Sur l’indication de ce que l’immeuble était classé grande hauteur, ce classement apparaît sur le procès-verbal d’AG du 19 décembre 2017, sur celui du 10 décembre 2018 et du 11 décembre 2019. Il est toutefois certain que comprendre la signification de ce classement requiert d’être particulièrement avisé. Par ailleurs, les résolutions figurant dans les PV d’AG ne font pas état d’une situation particulièrement préoccupante. En tout état de cause, les conséquences quant à l’avenir du bâtiment concerné n’ont été déterminées que postérieurement à la vente, ainsi qu’il est démontré par les pièces produites 2 et 3 – soit, en réalité, en 2022. Aucune réticence dolosive ne peut donc être imputée à Madame [U] [V], et il ne peut pas davantage être retenu que la SCP [K] [J] & [M] [J] aurait manqué à son devoir de conseil quant à un immeuble classé IGH alors que les PV d’AG mentionnaient, pour celui de 2017, de futurs travaux à intervenir suite à cette classification, pour 2018, la mise en œuvre d’un contrat de mandataire sécurité IGH (lié au risque incendie propre à un tel bâtiment), et une validation de ce même contrat en 2019 pour un montant de l’ordre de 17.000 € – ce qui n’a rien à voir avec l’évaluation postérieure de travaux de mise en conformité et en sécurité chiffrés à 56 millions suivant avis donné aux propriétaires et occupants de l’immeuble par courrier du 28 septembre 2022 (pièce 7).
Mme [G] [R] [D] [N] sera donc déboutée de sa demande d’annulation de l’acte de vente.
Mme [U] [V] succombant à titre principal, elle supportera les frais et dépens de l’instance.

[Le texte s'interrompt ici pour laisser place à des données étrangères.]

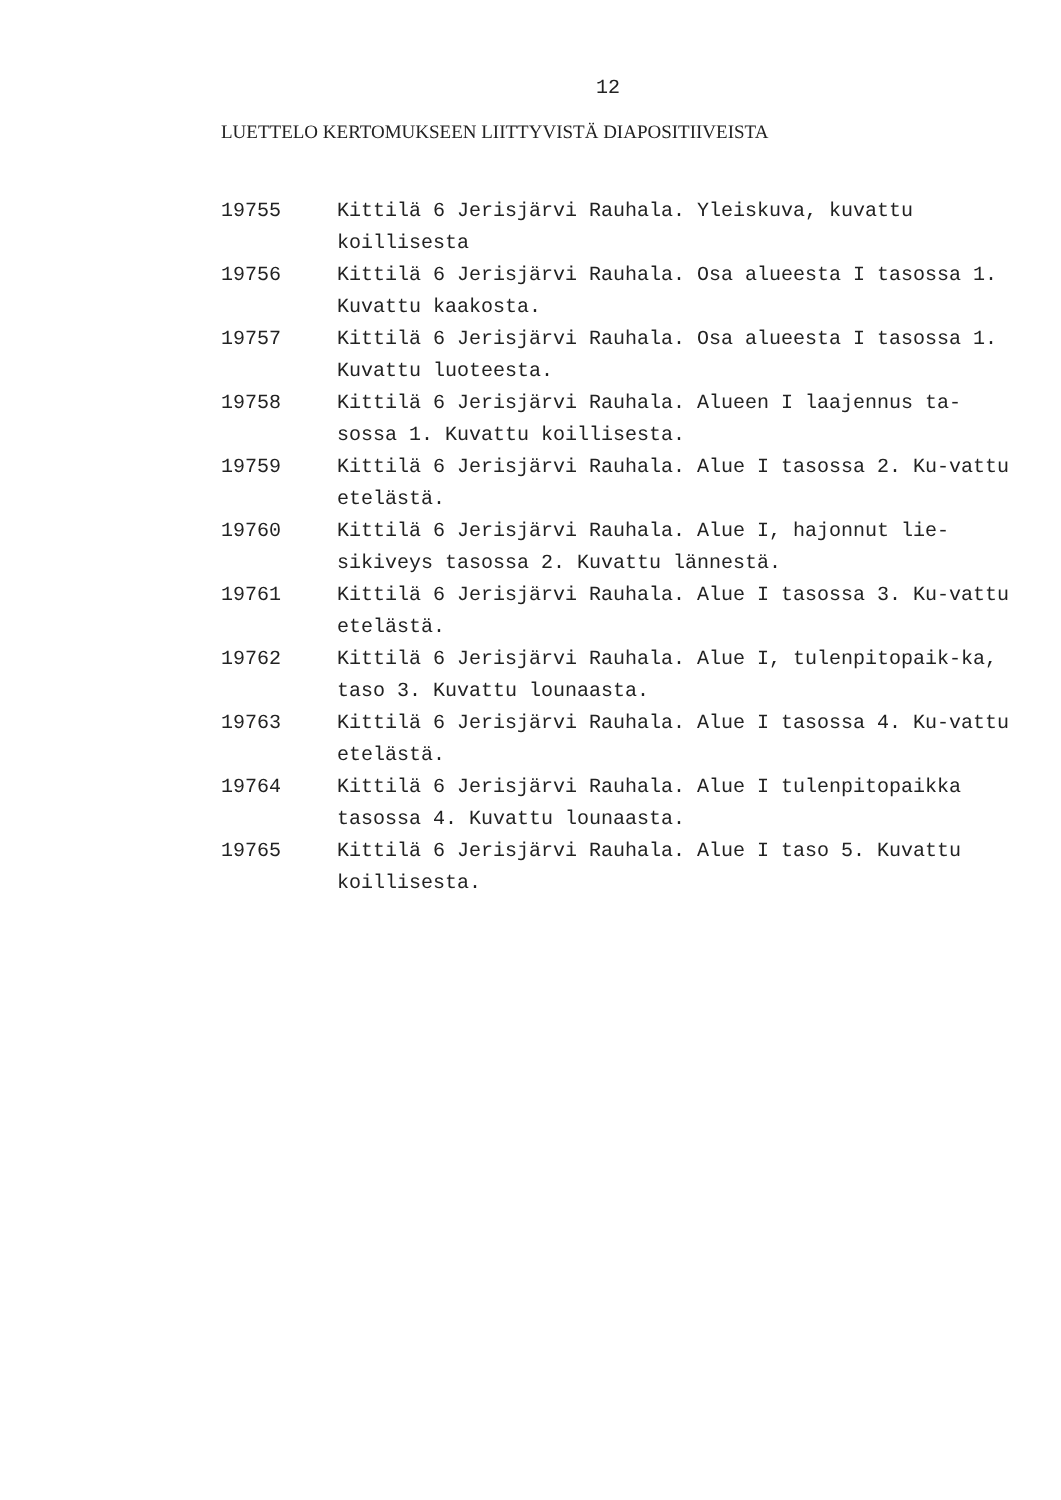12
LUETTELO KERTOMUKSEEN LIITTYVISTÄ DIAPOSITIIVEISTA
| 19755 | Kittilä 6 Jerisjärvi Rauhala. Yleiskuva, kuvattu koillisesta |
| 19756 | Kittilä 6 Jerisjärvi Rauhala. Osa alueesta I tasossa 1. Kuvattu kaakosta. |
| 19757 | Kittilä 6 Jerisjärvi Rauhala. Osa alueesta I tasossa 1. Kuvattu luoteesta. |
| 19758 | Kittilä 6 Jerisjärvi Rauhala. Alueen I laajennus ta-sossa 1. Kuvattu koillisesta. |
| 19759 | Kittilä 6 Jerisjärvi Rauhala. Alue I tasossa 2. Ku-vattu etelästä. |
| 19760 | Kittilä 6 Jerisjärvi Rauhala. Alue I, hajonnut lie-sikiveys tasossa 2. Kuvattu lännestä. |
| 19761 | Kittilä 6 Jerisjärvi Rauhala. Alue I tasossa 3. Ku-vattu etelästä. |
| 19762 | Kittilä 6 Jerisjärvi Rauhala. Alue I, tulenpitopaik-ka, taso 3. Kuvattu lounaasta. |
| 19763 | Kittilä 6 Jerisjärvi Rauhala. Alue I tasossa 4. Ku-vattu etelästä. |
| 19764 | Kittilä 6 Jerisjärvi Rauhala. Alue I tulenpitopaikka tasossa 4. Kuvattu lounaasta. |
| 19765 | Kittilä 6 Jerisjärvi Rauhala. Alue I taso 5. Kuvattu koillisesta. |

Elle sera en outre condamnée à payer à Mme [G] [R] [D] [N] la somme de 1.500 € au titre de l’article 700.
Mme [G] [R] [D] [N] sera condamnée pour sa part à payer à la SCP [K] [J] & [M] [J] la somme de 1.000 € au titre de l’article 700.
PAR CES MOTIFS :
Le Tribunal, statuant par décision contradictoire, en premier ressort, mise à disposition au greffe :
CONDAMNE Mme [U] [V] à payer à Mme [G] [R] [D] [N] la somme de 3.000, 80 € à titre de réparation pour la réfection de la salle de bain affectée d’un vice caché ;
DÉBOUTE Mme [G] [R] [D] [N] pour le surplus de ses demandes ;
CONDAMNE Mme [U] [V] à payer à Mme [G] [R] [D] [N] la somme de 1.500 € au titre de l’article 700 ;
CONDAMNE Mme [U] [V] aux frais et dépens de l’instance ;
CONDAMNE Mme [G] [R] [D] [N] à payer à la SCP [K] [J] & [M] [J] la somme de 1.000 € au titre de l’article 700;
RAPPELLE que la présente décision est exécutoire par provision de plein droit.